• radiohead'in big band sarkisi ve dogal olarak da en ayriksi calismalarindan biri. uflemeli kullanimi ile dikkat cekiyor. uflemeli fikri jonny greenwood'dan cikmis dogal olarak. trompeti humphrey lyttleton'a caldirmislar.
    yamali bohca amnesiac'a pek yakisiyor bu haliyle..
  • radiohead'in trompet, klarinet ve trombon gibi üflemelileri kullanarak new orleans cazına göz kırptığı başarılı çalışması. öte yandan klarinet bazen öyle bir tınlar ki sanki tom waits şarkısı dinliyor gibi olursunuz ya da tompet ve trombonlara kulak kabarttığınızda parçanın yükseldiği noktalarda "atom heart mother" gelir bir an için kulağınıza. ama vokalde thom yorke, her zamanki gibi en iyi yaptığı şeyi yapmaya devam eder: sinirlenir, hüzünlenir, isyan eder ve derdinin ne olduğunu dinleyiciye tüm gücüyle hissettirir.
  • aktor olan kocasi hakkinda bir film cekimindeyken ba$ka biriyle a$k dedikodulari cikan kadinin evinden fotograf almak isteyen paparazzilere kar$i evini kocasinin cikan fotograflariyla kaplamasi,sonuc olarak gazetecilerin sadece kendi fotograflarini cekebilmelerinden bahseden,based on a true story bir $arki.

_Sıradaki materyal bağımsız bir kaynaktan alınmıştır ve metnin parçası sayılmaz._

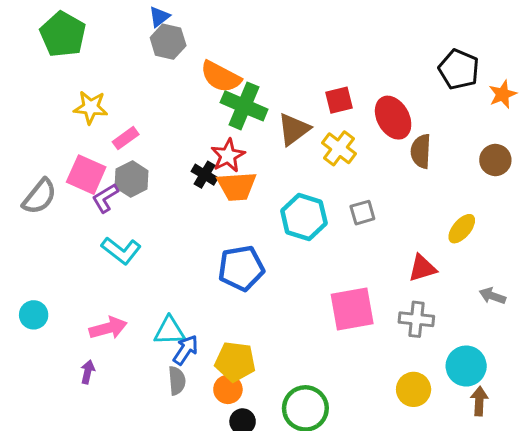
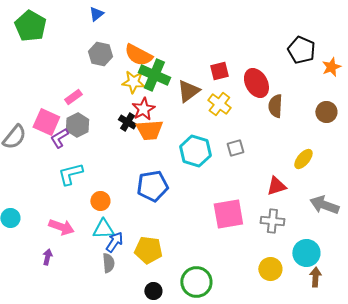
gray hexagon: (168, 42) -> (100, 54), moved
yellow star: (91, 107) -> (133, 82), moved
cyan L-shape: (121, 251) -> (70, 174), turned 128
gray arrow: (492, 296) -> (324, 205), size x1.6
pink arrow: (108, 328) -> (61, 227), turned 35
orange circle: (228, 389) -> (100, 201), moved

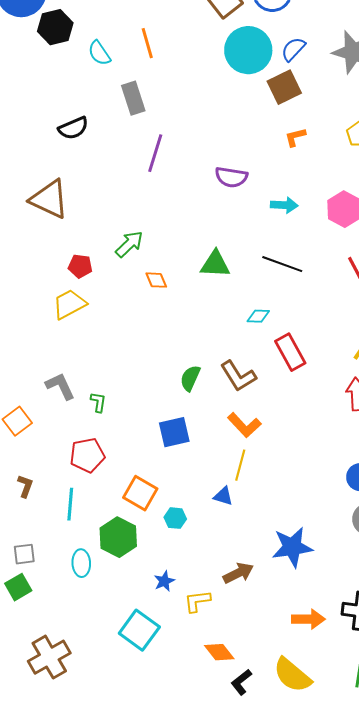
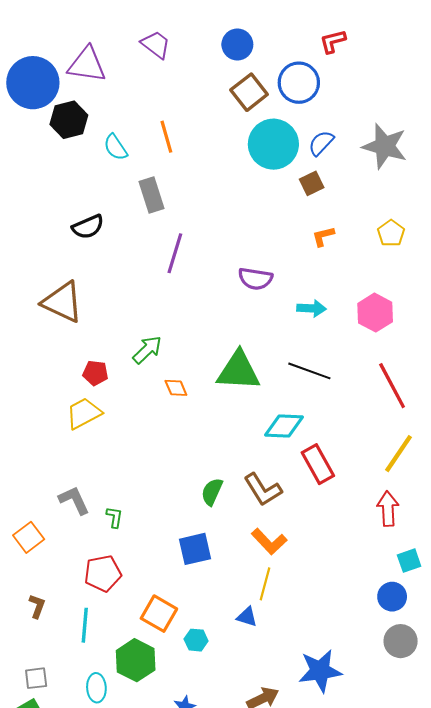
brown square: (284, 87) -> (312, 183), size x0.7
green triangle: (215, 264) -> (238, 371), size x1.4
cyan diamond: (258, 316) -> (284, 426), size x1.6

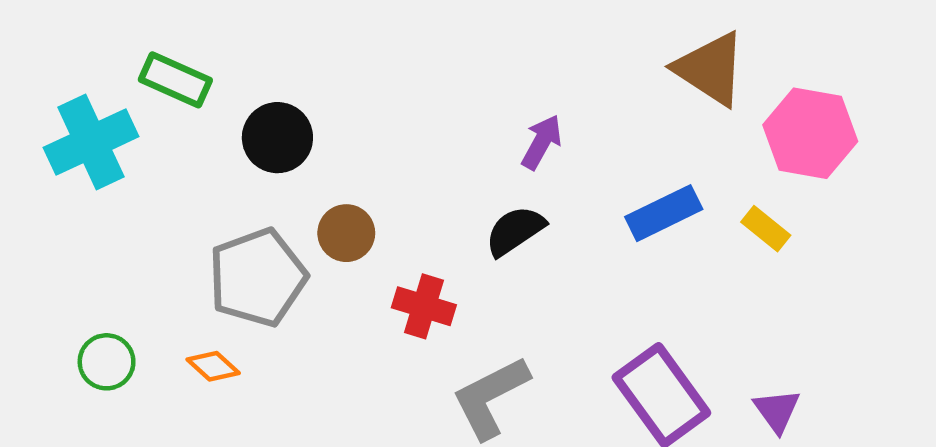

    thom yorkeun "iyi anla$ilmasini cok istiyorum" dedigi $arki.
  • gitmeler müzigi..
  • hep kendi cenazemi aklıma düşürür bu şarkı. bütün arkadaşlarım orada, bir de küçük bir nefesli sazlar grubu, bu şarkı çalıyor ve ben bir şekilde izliyorum, nedense mutlu oluyorum.
  • hayatimin en onemli anlarinda calmasini istedigim sarkidir. cocuklar gibi kahkaha attirabilecek, veya bogurene kadar aglatabilecek potansiyele ayni anda sahip olan, tanimlanamaz nota birlesimi.
  • bu şarkıyla amnesiac'ta ilk karşılaştığımda radiohead'in yine ve her zaman olduğu gibi yeni bir şeyler denediğini düşünmüştüm. bu şarkıyı beğenirken, özümserken de ister istemez bu deneyselliği kutsuyordum içten içe.

    şimdilerde ise tam bir klasik duyuyorum bu şarkıda. ya ben büyüyorum, ya da radiohead eskiyor dinledikçe... değişmeyen ise her durumda bu şarkının çok güzel olduğu gerçeği.
  • en basit tabiriyle, tuylerimi diken diken eden nice radiohead $arkisindan biridir.
    tuylerin diken diken olmasi bir bayrak acmaktir goklere.
    dalgalanip duran kirmizi ve siyah renkli bir bayraktir.
    temasi aci midir co$ku mudur bilemem ama.
  • post-apocalyptic atmosferiyle yakın gelecek zamanlardaki olası binlerce çaresizlikten sadece birine değinmiş ve izleyiciye gerçek bir film izletmiş alfonso cuaron'un children of men'inde duyulan bir radiohead senfonisidir. jasper (michael caine) ve theo (clive owen), jasper'ın botanik evinde sohbet etmektedirler ve arka fonda life in a glass house süzülür. alfonso cuaron, theo ve jasper'ın keyif dolu sohbetine parçayı öyle iyi kanalize etmiştir ki; sanki film içinde radiohead'e bir saygı duruşu istemiş gibidir. thomas edward yorke'un vokali hemen içerideki boş odadan geliyor hissi verir. life in a glass house'un hakkını da sanırım böyle hoş bir sahne verebilirdi.
  • ingilizceye kısıtlı bir biçimde vakıf olan bir arkadaşımın 'umut saçan cenaze marşı' olarak nitelediği sanat eseri.aynı arkadaşım radiohead kelimesinin telaffuzunu da yapamaz.